_STATED GOAL_
In the passage about Varian Fry's rescue work, which people are named? List every one.

At great personal risk, Varian Fry set up contacts with the French Resistance and the Corsican mob, hired forgers, bribed border guards, and he personally escorted Franz Werfel and Heinrich Mann over the Pyrenees – his rescue efforts made an indelible influence on our culture.

Although he had no experience in underground work, Fry put a manifold operation into place. His office dealt in legal as well as illegal ways: Once the two hundred US visas were exhausted, Fry’s office tried to obtain visas to other countries; a former Viennese cartoonist was enlisted to forge documents; some refugees were smuggled on French troopships to North Africa – still under French control – disguised as demobilized soldiers; other refugees were spirited out of France over land.

Fry tried twice to appeal to US Secretary of State Cordell Hull. “Thousands find themselves in prisons and concentrations camps of Europe without hope of release because they have no government to represent them….Cannot the US and other nations of the Western Hemisphere take immediate steps, such as creation of new Nansen passports [formerly used to help stateless Russian refugees] and extension of at least limited diplomatic protection to holders of them?”, he wrote on November 10, 1940. Both his letters remained unanswered.

_PROVIDED DATA_
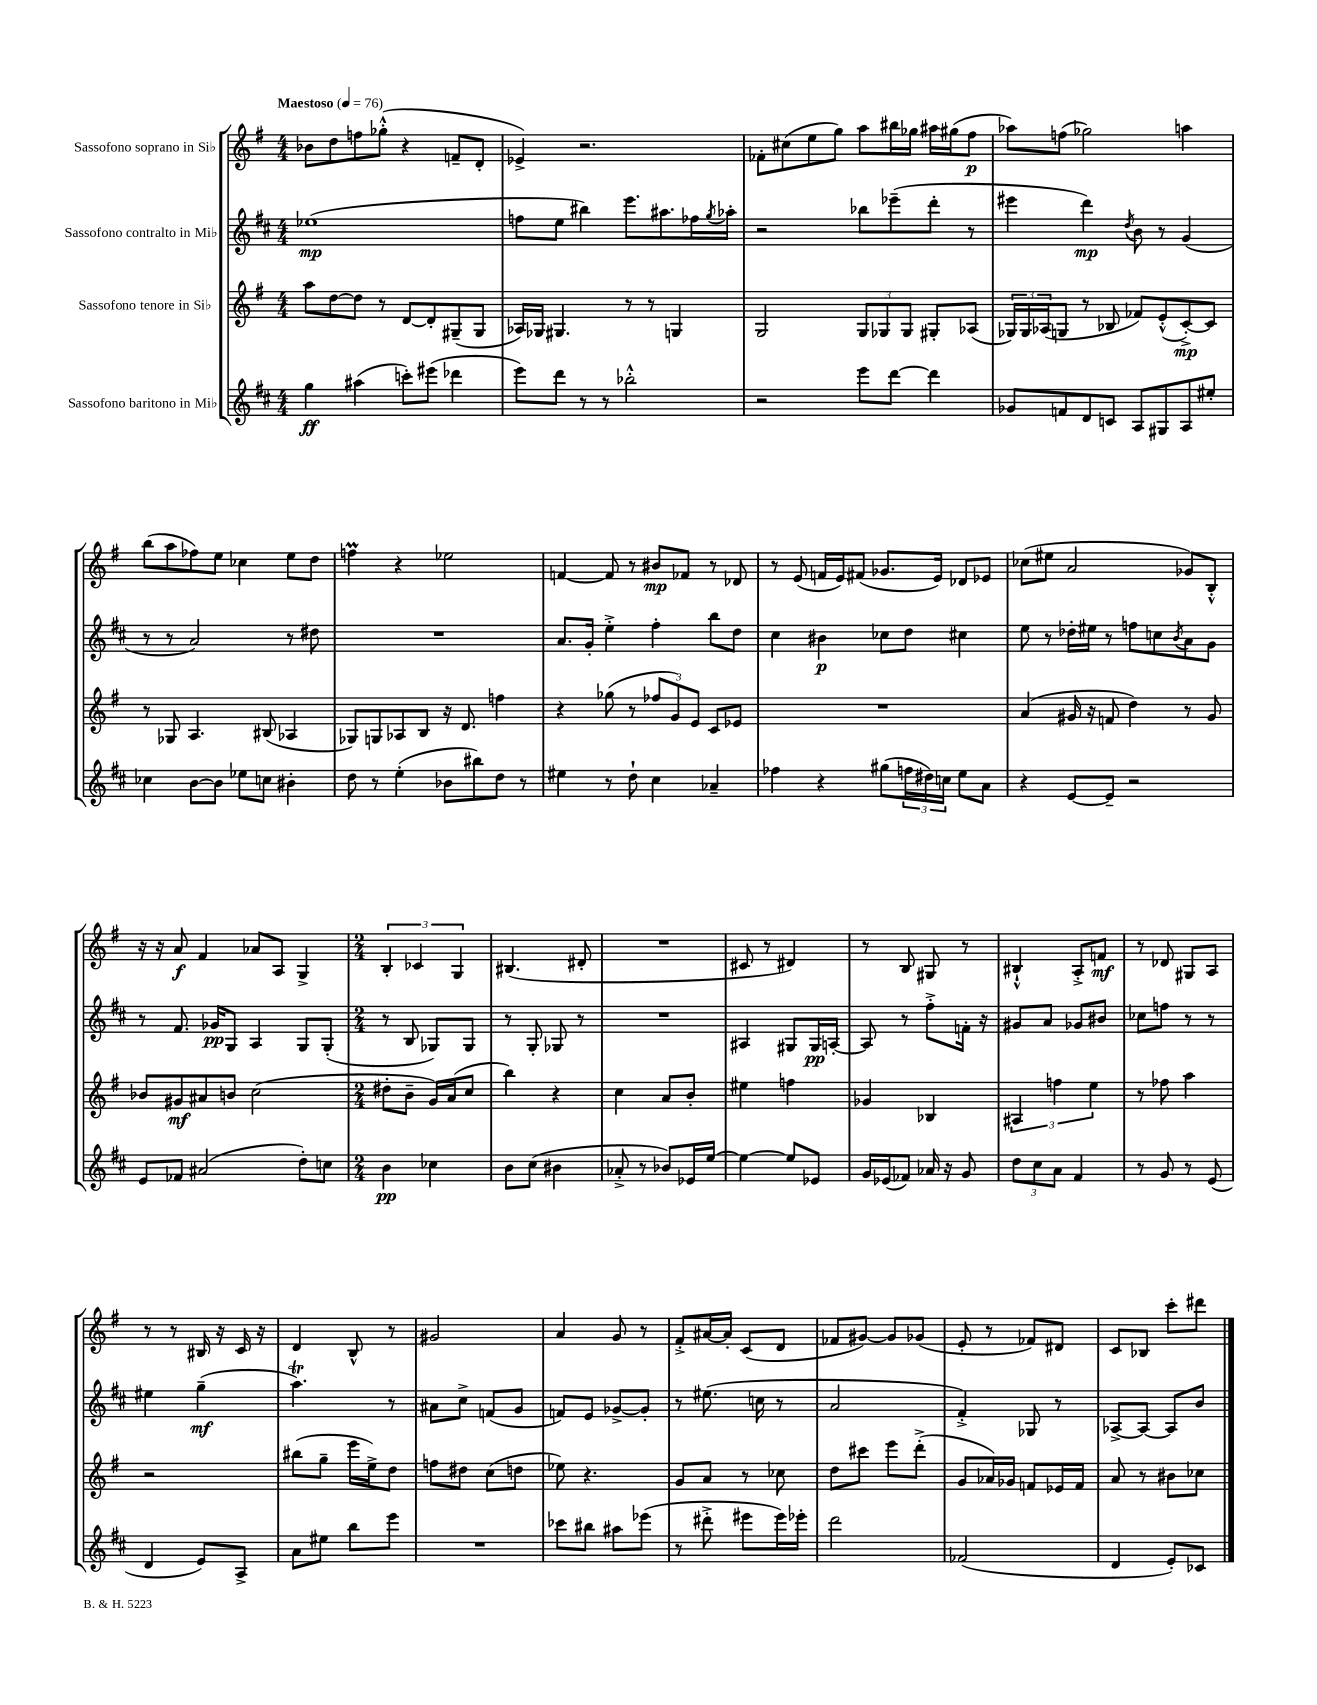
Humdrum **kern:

**kern	**kern	**kern	**kern
*staff4	*staff3	*staff2	*staff1
*clefG2	*clefG2	*clefG2	*clefG2
*k[f#c#]	*k[f#]	*k[f#c#]	*k[f#]
*M4/4	*M4/4	*M4/4	*M4/4
*MM76	*MM76	*MM76	*MM76
4gg	8aa	(1ee-	8b-
.	[8dd	.	8dd
(4aa#	8dd]	.	8ff
.	8r	.	(8gg-'^^
8ccc')	[8d	.	4r
(8eee#	8d']	.	.
4ddd-	(8G#~	.	8f~
.	8G#	.	8d'
=	=	=	=
8eee)	16A-)	8ff	4e-^)
.	16G-	.	.
8ddd	4.G#	8ee	.
8r	.	4bb#)	2.r
8r	.	.	.
2bb-'^^	8r	8.eee	.
.	8r	.	.
.	.	8.aa#	.
.	4G	.	.
.	.	16ff-	.
.	.	8qgg	.
.	.	16aa-'	.
=	=	=	=
2r	2G	2r	8f-'
.	.	.	(8cc#
.	.	.	8ee
.	.	.	8gg)
8eee	12G	8bb-	8aa
.	12G-	.	.
[8ddd	.	(8eee-~	16bb#
.	12G-	.	.
.	.	.	16gg-
4ddd]	8G#'	8ddd'	16aa#
.	.	.	(16gg#
.	(8A-	8r	8ff#
=	=	=	=
8g-	24G-)	4eee#	8aa-)
.	24G-	.	.
.	(24A-	.	.
8f	8G	.	(8ff
8d	8r	4ddd)	2gg-)
8c	8B-	.	.
.	.	8qdd	.
8A	8f-)	8b	.
8G#	(8e'^^	8r	.
8A	[8c'^)	(4g	4aa
8ee#'	8c]	.	.
=	=	=	=
4cc-	8r	8r	(8bb
.	8G-	8r	8aa
[8b	4.A	2a)	8ff-)
8b]	.	.	8ee
8ee-	.	.	4cc-
8cc	(8B#	.	.
4b#'	4A-	8r	8ee
.	.	8dd#	8dd
=	=	=	=
8dd	8G-)	1r	4ff
8r	8G	.	.
(4ee'	8A-	.	4r
.	8B	.	.
8b-	16r	.	2ee-
.	8.d	.	.
8bb#)	.	.	.
8dd	4ff	.	.
8r	.	.	.
=	=	=	=
4ee#	4r	8.a	[4f
.	.	16g'	.
8r	(8gg-	4ee'^	8f]
8dd`	8r	.	8r
4cc#	12ff-	4ff#'	8b#
.	12g)	.	.
.	.	.	8f-
.	12e	.	.
4a-~	8c	8bb	8r
.	8e-	8dd	8d-
=	=	=	=
4ff-	1r	4cc#	8r
.	.	.	(8e
4r	.	4b#	16f
.	.	.	16e)
.	.	.	(8f#
(8gg#	.	8cc-	8.g-
24ff	.	8dd	.
24dd#)	.	.	.
.	.	.	16e)
24cc	.	.	.
8ee	.	4cc#	8d-
8a	.	.	8e-
=	=	=	=
4r	(4a	8ee	(8cc-
.	.	8r	8ee#
[8e	16g#	16dd-'	2a
.	16r	16ee#	.
8e~]	8f	8r	.
2r	4dd)	8ff	.
.	.	8cc	.
.	.	8qb	.
.	8r	8a	8g-)
.	8g#	8g	8B'^^
=	=	=	=
8e	8b-	8r	16r
.	.	.	16r
8f-	8g#	8.f#	8a
(2a#	8a#	.	4f#
.	.	16g-	.
.	8b	8G	.
.	(2cc	4A	8a-
.	.	.	8A
8dd')	.	8G	4G^
8cc	.	(8G'	.
=	=	=	=
*M2/4	*M2/4	*M2/4	*M2/4
4b	8dd#'	8r	6B'
.	8b~	8B	.
.	.	.	6c-
4cc-	16g)	8G-)	.
.	(16a	.	.
.	.	.	6G
.	8cc	8G-	.
=	=	=	=
8b	4bb)	8r	(4.B#
(8cc#	.	8G'	.
4b#	4r	8G-	.
.	.	8r	8d#'
=	=	=	=
8a-'^	4cc	2r	2r
8r	.	.	.
8b-)	8a	.	.
16e-	8b'	.	.
[16ee	.	.	.
=	=	=	=
4ee_	4ee#	4A#	8c#
.	.	.	8r
8ee]	4ff	8G#	4d#)
8e-	.	16G#	.
.	.	[16A'	.
=	=	=	=
16g	4g-	8A]	8r
(16e-	.	.	.
8f-)	.	8r	8B
16a-	4B-	8ff#'^	8G#
16r	.	.	.
8g	.	16f'	8r
.	.	16r	.
=	=	=	=
12dd	6A#	8g#	4B#`^^
12cc#	.	.	.
.	.	8a	.
12a	6ff	.	.
4f#	.	8g-	8A'^
.	6ee	.	.
.	.	8b#	8f
=	=	=	=
8r	8r	8cc-	8r
8g	8ff-	8ff	8d-
8r	4aa	8r	8G#
(8e	.	8r	8A
=	=	=	=
4d	2r	4ee#	8r
.	.	.	8r
8e)	.	(4gg~	16B#
.	.	.	16r
8A^	.	.	16c
.	.	.	16r
=	=	=	=
8a	(8bb#	4.aa)	4d
8ee#	8gg~	.	.
8bb	16eee	.	8B^^
.	16ee^)	.	.
8eee	8dd	8r	8r
=	=	=	=
2r	8ff	8a#	2g#
.	8dd#	8cc#^	.
.	(8cc	(8f	.
.	8dd	8g	.
=	=	=	=
8ccc-	8ee-)	8f)	4a
8bb#	4.r	8e	.
8aa#	.	[8g-^	8g
(8eee-	.	8g-']	8r
=	=	=	=
8r	8g	8r	8f#'^
8ddd#'^	8a	(8.ee#	[16a#
.	.	.	16a#']
8eee#	8r	.	(8c
.	.	16cc	.
16eee#)	8cc-	8r	8d
16eee-'	.	.	.
=	=	=	=
2ddd	8dd	2a	8f-
.	8ccc#	.	[8g#)
.	8eee	.	8g#]
.	(8ddd'^	.	(8g-
=	=	=	=
(2f-	8g	4f#'^)	8e'
.	16a-)	.	8r
.	16g-	.	.
.	8f	8G-	8f-)
.	16e-	8r	8d#
.	16f	.	.
=	=	=	=
4d	8a	[8A-^	8c
.	8r	8A-_	8B-
8e')	8b#	8A-]	8ccc'
8c-	8cc-	8b	8ddd#
==	==	==	==
*-	*-	*-	*-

_REPLY_
Varian Fry, Franz Werfel, Heinrich Mann, Cordell Hull